Palam's market is quite famous with over 1,000 shops. Many shops are located on the Palam Main Road, Ram Chowk, Syndicate Market, Dada Chhatri Wala Marg, Old Mehrauli Road, 60 ft. road.

==Culture==
Palam's culture is diverse and includes many temples, the biggest and oldest of which is Dada Dev Mandir, worshiped as the gram devta (village god) of the 12 villages, Palam, Shahbad, Bagdola, Nasirpur, Bindapur, Dabri, Asalatpur, Untkala, Matiala, Baprola, Poothkala and Nangalraya. Established in Vikram Samvant 781 or 838 AD, after a dream made Saints Dada Dev and Jaidev transport a stone north from Tonk in Rajasthan, the temple complex is huge and is spread over eight acres. Devotees believe in seeking the blessings of Dada Dev before starting any new venture. All the year around pilgrims come to the temple to offer prayers and to seek fulfilment of their wishes. Many festivals are celebrated here in great joy, particularly Janmastmi (Krishnastmi).

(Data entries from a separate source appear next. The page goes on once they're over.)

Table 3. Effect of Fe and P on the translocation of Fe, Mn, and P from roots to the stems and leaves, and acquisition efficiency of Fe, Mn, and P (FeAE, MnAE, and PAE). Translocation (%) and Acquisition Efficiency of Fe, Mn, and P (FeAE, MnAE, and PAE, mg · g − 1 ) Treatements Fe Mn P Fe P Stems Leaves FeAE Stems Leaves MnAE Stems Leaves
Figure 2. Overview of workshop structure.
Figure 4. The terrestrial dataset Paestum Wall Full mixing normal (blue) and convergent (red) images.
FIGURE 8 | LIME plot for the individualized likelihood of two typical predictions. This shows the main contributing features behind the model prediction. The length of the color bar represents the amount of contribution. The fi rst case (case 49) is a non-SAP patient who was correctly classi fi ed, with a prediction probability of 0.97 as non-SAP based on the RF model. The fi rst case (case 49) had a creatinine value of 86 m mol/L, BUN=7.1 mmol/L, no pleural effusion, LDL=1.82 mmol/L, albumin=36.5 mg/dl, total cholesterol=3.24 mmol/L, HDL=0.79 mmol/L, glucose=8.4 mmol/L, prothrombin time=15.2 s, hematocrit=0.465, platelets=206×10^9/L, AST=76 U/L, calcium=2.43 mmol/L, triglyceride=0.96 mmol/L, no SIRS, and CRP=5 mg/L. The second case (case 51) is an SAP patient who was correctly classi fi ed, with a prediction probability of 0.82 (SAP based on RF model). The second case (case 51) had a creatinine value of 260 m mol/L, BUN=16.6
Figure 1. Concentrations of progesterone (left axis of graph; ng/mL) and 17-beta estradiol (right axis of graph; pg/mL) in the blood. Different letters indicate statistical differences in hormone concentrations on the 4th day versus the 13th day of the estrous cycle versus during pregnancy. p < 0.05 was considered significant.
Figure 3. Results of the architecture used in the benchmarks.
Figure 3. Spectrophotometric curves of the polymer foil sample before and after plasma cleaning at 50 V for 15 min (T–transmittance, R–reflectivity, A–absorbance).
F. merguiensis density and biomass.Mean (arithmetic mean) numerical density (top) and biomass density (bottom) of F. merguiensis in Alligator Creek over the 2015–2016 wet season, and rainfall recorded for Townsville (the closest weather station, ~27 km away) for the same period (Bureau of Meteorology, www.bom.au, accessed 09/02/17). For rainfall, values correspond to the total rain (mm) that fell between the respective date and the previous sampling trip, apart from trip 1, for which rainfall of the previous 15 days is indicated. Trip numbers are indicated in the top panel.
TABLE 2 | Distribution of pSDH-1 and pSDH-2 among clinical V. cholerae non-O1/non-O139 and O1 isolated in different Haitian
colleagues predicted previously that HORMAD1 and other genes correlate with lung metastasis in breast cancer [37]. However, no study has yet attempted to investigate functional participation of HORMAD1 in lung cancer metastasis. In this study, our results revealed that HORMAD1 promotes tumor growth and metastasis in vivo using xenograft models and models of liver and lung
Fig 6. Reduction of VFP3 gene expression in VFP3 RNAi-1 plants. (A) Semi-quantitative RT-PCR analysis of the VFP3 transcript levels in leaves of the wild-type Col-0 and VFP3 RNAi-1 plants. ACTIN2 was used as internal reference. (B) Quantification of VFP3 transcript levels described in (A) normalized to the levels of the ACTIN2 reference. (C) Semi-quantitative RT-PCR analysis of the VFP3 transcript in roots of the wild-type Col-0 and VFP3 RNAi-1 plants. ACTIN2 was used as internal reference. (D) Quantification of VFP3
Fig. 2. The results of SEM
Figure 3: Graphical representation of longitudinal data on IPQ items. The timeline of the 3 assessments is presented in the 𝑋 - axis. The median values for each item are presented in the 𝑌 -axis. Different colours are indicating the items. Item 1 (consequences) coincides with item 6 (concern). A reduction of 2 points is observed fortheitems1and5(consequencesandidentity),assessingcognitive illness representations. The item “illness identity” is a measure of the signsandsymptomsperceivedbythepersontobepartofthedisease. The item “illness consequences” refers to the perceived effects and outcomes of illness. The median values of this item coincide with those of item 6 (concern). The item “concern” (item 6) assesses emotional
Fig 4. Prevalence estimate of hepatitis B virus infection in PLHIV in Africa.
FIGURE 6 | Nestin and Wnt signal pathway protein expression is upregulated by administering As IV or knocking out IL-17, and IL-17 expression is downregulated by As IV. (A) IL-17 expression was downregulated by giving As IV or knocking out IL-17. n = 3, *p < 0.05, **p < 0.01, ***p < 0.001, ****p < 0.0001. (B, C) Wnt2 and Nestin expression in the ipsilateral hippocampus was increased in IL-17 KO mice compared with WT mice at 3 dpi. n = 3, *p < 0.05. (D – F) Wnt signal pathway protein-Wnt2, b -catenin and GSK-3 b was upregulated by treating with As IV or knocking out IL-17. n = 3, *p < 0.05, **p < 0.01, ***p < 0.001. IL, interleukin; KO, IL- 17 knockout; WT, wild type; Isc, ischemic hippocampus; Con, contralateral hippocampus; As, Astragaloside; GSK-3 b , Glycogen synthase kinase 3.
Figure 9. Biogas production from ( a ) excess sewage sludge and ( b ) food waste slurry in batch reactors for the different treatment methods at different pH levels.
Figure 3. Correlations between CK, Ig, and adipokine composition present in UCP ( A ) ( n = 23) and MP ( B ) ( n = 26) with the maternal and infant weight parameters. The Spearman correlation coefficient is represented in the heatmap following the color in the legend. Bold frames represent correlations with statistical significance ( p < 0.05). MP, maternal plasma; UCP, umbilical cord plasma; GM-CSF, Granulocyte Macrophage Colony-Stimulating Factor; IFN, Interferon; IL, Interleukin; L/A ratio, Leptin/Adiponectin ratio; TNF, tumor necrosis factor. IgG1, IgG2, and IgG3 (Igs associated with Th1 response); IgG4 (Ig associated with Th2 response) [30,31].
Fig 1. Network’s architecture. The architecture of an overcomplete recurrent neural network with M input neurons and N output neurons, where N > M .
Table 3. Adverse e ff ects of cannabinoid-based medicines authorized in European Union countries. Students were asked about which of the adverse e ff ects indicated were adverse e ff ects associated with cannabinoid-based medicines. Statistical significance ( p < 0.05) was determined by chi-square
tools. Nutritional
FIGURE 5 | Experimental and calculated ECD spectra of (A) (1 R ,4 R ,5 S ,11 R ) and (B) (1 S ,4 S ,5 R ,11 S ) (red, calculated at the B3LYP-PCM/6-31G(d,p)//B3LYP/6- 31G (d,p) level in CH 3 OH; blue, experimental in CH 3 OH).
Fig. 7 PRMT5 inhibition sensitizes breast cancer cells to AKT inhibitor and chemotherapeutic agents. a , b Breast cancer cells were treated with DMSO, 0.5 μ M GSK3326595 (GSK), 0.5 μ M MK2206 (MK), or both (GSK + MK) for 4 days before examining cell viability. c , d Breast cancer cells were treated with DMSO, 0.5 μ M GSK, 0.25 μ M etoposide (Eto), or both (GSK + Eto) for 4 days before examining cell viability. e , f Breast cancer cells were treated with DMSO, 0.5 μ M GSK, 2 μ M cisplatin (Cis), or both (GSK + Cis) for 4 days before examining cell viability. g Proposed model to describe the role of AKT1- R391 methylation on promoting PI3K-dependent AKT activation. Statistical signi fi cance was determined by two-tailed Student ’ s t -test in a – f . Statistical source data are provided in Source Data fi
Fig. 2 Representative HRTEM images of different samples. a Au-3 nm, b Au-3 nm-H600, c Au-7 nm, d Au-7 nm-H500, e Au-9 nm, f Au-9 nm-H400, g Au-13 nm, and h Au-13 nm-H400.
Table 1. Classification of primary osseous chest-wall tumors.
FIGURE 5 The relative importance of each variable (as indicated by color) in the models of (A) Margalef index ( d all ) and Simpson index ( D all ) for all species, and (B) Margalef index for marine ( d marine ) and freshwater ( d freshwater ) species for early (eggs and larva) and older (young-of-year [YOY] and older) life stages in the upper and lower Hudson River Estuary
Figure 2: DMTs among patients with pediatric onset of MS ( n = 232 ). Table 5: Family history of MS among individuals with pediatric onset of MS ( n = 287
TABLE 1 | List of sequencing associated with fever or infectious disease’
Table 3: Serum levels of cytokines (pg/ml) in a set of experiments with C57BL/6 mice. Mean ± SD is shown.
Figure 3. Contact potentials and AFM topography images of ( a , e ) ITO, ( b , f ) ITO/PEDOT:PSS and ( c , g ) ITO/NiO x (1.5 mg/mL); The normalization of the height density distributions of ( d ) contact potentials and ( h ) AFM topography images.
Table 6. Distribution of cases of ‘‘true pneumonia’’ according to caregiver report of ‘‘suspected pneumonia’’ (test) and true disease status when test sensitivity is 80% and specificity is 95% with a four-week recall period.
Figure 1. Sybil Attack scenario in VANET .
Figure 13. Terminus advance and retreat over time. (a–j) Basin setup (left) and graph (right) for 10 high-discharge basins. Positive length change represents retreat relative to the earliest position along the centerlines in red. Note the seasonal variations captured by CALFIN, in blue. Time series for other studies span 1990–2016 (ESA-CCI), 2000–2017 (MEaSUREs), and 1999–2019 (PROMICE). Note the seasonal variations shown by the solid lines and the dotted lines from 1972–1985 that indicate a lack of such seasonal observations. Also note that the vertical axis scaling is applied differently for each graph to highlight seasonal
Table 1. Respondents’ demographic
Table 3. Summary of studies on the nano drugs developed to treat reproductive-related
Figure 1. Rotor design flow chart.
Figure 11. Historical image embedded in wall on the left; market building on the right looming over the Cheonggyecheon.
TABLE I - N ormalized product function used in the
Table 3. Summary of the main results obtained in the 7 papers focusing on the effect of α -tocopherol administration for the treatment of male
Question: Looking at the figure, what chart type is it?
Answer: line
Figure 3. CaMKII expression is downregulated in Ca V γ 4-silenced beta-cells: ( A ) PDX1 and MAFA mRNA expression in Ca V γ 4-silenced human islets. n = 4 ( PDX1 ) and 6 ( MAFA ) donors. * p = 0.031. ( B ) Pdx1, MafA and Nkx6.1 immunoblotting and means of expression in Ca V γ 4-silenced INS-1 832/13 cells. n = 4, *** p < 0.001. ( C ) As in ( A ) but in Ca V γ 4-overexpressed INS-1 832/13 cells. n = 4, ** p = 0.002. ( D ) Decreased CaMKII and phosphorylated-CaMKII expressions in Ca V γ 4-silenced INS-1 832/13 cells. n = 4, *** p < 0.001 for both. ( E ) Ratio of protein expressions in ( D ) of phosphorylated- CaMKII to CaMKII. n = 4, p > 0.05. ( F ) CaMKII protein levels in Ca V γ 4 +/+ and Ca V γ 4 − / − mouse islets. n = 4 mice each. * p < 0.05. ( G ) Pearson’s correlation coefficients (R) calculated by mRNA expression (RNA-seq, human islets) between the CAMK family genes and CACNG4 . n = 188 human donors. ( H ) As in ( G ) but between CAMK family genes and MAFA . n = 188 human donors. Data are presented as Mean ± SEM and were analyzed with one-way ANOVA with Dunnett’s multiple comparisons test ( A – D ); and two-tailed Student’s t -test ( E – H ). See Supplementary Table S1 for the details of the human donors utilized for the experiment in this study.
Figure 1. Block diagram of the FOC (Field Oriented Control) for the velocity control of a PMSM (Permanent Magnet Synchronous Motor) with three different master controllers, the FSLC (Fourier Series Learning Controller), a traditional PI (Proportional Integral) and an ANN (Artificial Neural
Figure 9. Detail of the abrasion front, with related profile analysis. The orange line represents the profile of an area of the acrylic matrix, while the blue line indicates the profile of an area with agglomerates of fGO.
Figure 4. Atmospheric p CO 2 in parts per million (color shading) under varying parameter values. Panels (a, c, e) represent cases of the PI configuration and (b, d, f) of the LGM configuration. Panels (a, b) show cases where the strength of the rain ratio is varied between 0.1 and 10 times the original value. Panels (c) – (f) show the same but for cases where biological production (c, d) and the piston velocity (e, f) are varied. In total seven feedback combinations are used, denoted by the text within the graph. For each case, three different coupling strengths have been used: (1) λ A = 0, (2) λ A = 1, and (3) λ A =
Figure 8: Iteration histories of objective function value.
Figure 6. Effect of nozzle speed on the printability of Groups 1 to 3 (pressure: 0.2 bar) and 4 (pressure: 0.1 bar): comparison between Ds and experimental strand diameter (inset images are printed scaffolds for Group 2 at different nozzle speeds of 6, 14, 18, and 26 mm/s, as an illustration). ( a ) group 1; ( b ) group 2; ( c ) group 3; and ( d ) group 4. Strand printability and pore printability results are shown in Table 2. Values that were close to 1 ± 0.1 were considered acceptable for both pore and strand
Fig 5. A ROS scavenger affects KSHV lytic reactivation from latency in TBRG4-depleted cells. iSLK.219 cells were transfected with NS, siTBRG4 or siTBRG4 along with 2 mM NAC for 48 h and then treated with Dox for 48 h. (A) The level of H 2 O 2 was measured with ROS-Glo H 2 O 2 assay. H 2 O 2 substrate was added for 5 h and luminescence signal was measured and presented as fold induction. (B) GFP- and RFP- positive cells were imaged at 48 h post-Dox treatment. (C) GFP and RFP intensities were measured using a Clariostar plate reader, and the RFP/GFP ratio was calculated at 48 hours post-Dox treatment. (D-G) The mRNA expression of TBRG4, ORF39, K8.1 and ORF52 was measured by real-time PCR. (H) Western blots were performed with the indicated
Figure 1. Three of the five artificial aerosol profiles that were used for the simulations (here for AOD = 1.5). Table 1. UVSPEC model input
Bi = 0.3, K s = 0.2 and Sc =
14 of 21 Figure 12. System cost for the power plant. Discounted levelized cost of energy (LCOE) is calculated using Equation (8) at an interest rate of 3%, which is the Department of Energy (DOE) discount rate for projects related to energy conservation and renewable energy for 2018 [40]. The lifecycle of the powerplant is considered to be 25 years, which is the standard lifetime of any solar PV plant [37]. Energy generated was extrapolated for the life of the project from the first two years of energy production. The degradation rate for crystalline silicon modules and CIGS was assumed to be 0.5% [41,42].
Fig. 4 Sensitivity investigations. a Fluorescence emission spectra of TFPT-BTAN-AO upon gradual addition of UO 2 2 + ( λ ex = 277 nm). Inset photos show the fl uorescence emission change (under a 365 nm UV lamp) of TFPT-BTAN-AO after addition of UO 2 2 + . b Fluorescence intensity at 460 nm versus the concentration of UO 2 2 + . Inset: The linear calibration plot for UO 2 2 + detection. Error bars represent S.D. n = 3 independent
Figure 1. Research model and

The Palam Mosque is the only surviving building of Babur's reign in Delhi. It is recognised for having been visited by Ibn Battuta. According to an inscription in mixed Arabic and Persian prose on the northern arch of its central compartment, it was built by one Ghazanfar in 935 AH (1528–29).

==Transport==

===Road===
Buses are primarily operated by the DTC and DIMTS; although a privately operated network of chartered buses connects Palam to corporate offices nearby and in the National Capital Territory.

===Delhi Metro===
Palam Metro Station is served by Magenta Line of Delhi Metro that directly connects it to Janakpuri and Botanical Garden (Noida). Palam's underground Metro station is situated near Palam Police Station. It was opened for public on 29 May 2018.

===Rail Network===

Palam Railway Station has connections to Rewari, Delhi Cantonment and New Delhi.
Porbandar, Motihari & Delhi Sarai Rohilla trains pass through Palam Railway Station.

===Airways===
Indira Gandhi International Airport, formerly known as Palam Airport, is situated in Palam.

==Health care==
Palam's public health services network includes Palam Colony D-66 Central Government Health Scheme (CGHS) dispensary, a Primary Health Centre (PHC).